Entretien avec Yolande Zauberman, en quête de la légendaire Belle de Gaza

LA BELLE DE GAZA © 2023 - UNITÉ - PHOBICS - ARTE FRANCE CINÉMA

Une photo en main, Yolande Zauberman traverse la rue Hatnufa. Sur le cliché figure La Belle de Gaza, qui aurait cheminé jusqu’à ces trottoirs, terrain des prostituées transexuelles de Tel Aviv. En résulte une quête nocturne dans un univers où la grâce émerge des bas-fonds. Ce documentaire, présenté en Séance Spéciale, complète la trilogie de la réalisatrice, initiée par les poignants Would You Have Sex With an Arab et M.

À l’origine de ce film, il y a une image qui vous hantée, une légende. Quelle est-elle ?

J’avais filmé, presque par accident, deux filles qui s’enfuyaient dans la rue Hatnufa, pour M. Je vis avec quelqu’un qui parle arabe et qui avait échangé avec elles puis, quand on est revenus à Paris, il m’a dit : « Mais tu sais que l’une d’entre elles est venue à pied de Gaza ? » Ça m’a paru impossible. Je voulais absolument retrouver cette femme, trans, de Gaza, arrivée à Tel Aviv et connaître sa vision du monde.

 

Talleen, Nathalie, Danielle, Israela, Nadine. Ces femmes que vous rencontrez n’ont pas été gâtées par la vie mais véhiculent beaucoup de grâce. Comment les avez-vous filmées ?

C’était un plaisir insensé de les filmer, elles sont d’une grâce fabuleuse. Elles sentaient d’ailleurs ce plaisir qui n’avait rien de complaisant. Je me demandais : ”Est-ce que vous savez à quel point vous avez des choses à nous révéler sur nous-mêmes ?”

 

Notamment Nathalie, avec ce voile absolument sublime…

On l’a inventé ensemble. C’était pour la protéger de sa famille et ne pas être reconnue. Au cours du tournage, elle est devenue religieuse et elle s’est mise à porter le hijab.

 

“Dans les anciens temps, les trans étaient des déesses et j’avais envie de leur rendre cette place.”

 

Ces filles, que j’ai connues dans la rue, ont aujourd’hui quitté cet espace. Ce sont des femmes qui veulent vivre mais, à la place qu’on leur assigne, c’est tellement difficile. Il y a peu de travail et de perspectives.

 

Dans Rosalie, de Stéphanie Di Giusto, le personnage de Nadia Tereszkiewicz dit : “C’est toujours dur d’être une femme”. A fortiori quand on est trans et originaire de Gaza ?

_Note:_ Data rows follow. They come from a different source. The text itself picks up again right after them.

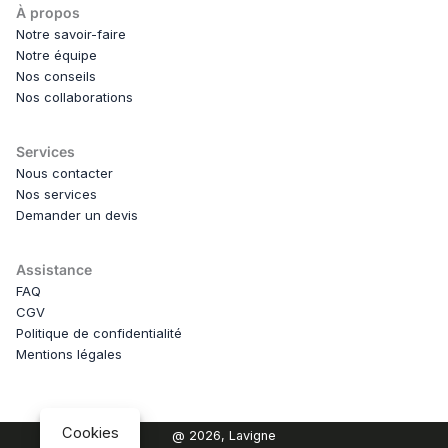
À propos
Notre savoir-faire
Notre équipe
Nos conseils
Nos collaborations
Services
Nous contacter
Nos services
Demander un devis
Assistance
FAQ
CGV
Politique de confidentialité
Mentions légales
Cookies
@ 2026, Lavigne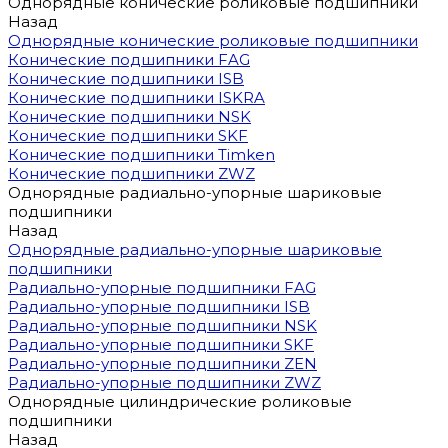
Однорядные конические роликовые подшипники
Назад
Однорядные конические роликовые подшипники
Конические подшипники FAG
Конические подшипники ISB
Конические подшипники ISKRA
Конические подшипники NSK
Конические подшипники SKF
Конические подшипники Timken
Конические подшипники ZWZ
Однорядные радиально-упорные шариковые
подшипники
Назад
Однорядные радиально-упорные шариковые
подшипники
Радиально-упорные подшипники FAG
Радиально-упорные подшипники ISB
Радиально-упорные подшипники NSK
Радиально-упорные подшипники SKF
Радиально-упорные подшипники ZEN
Радиально-упорные подшипники ZWZ
Однорядные цилиндрические роликовые
подшипники
Назад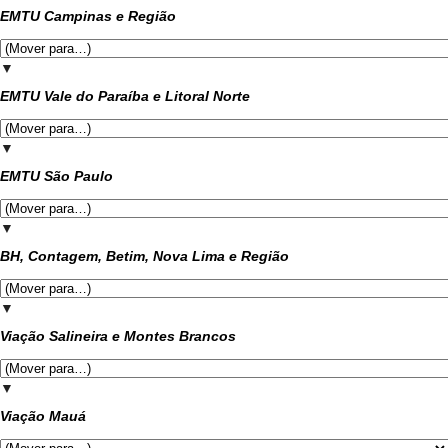
EMTU Campinas e Região
▼
EMTU Vale do Paraíba e Litoral Norte
▼
EMTU São Paulo
▼
BH, Contagem, Betim, Nova Lima e Região
▼
Viação Salineira e Montes Brancos
▼
Viação Mauá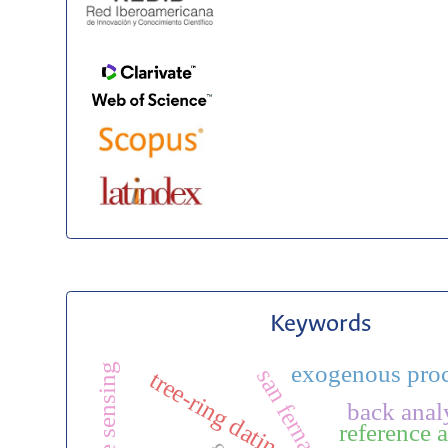
Keywords
exogenous proc
remote sensing
tree-ring dating
back anal
reference 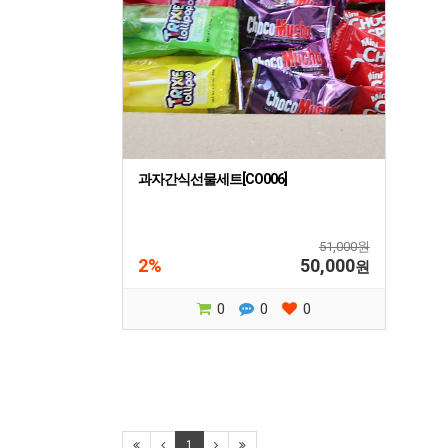
과자간식선물세트[CO006]
51,000원
2%
50,000
원
0
0
0
1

C’est dur d’être femme tout court, mais là, ça va encore plus loin. Dans le regard des autres, l’attirance qu’on peut ressentir pour ces femmes est à la mesure de la haine qu’elles peuvent susciter. Les femmes de ce film ont une intelligence invraisemblable parce qu’elles ont tout vécu avec leur corps. Mais leur corps, leur tête, leurs émotions… tout est aligné. D’ailleurs, Talleen était à Paris il y a quelques jours. Une journaliste lui a demandé : « Qu’est-ce que vous avez à dire après le 7 octobre ? » Elle a répondu: « Si j’ai réussi à faire la paix entre mon corps et mon âme, si j’ai réussi à faire la paix entre le fait d’être arabe et vivre ici, c’est que la paix est possible. » Malgré des vies difficiles, elles envoient un message lumineux.

 

Le film donne l’impression de moments fugaces et, en même temps, il va en profondeur. Est-ce que vous avez passé beaucoup de temps avec les filles ?

J’ai fait plusieurs petits voyages pour ne pas les lasser et pour que le tournage ne devienne pas une menace pour leur entourage. Ça permet aussi de monter ce qu’on a tourné, de comprendre l’intuition suivante, ce dont le projet aura besoin. Le film devient comme une entité qui dit son besoin. Je ne raconte presque rien aux gens que je filme, c’est une confiance muette.

 

Vous ne racontez rien ?

Je pose des questions, je joue avec elles, mais je ne dévoile pas ce que je suis en train de faire. On construit ensemble un territoire qui n’est pas tout à fait le leur, qui n’est pas non plus le mien : c’est un troisième territoire. J’essaie de capter l’essence de ce que je sens d’elles et ce que ça nous raconte à nous.

 

Cette bulle que vous dépeignez crie quelque chose au monde entier. Quel est ce message ?

Leur combat, c’est la liberté. Ce sont des femmes qui ont une très grande foi. C’est un film sur la liberté, la marge de liberté qu’elles ont malgré leur position difficile. Donc, c’est un film sur notre liberté aussi.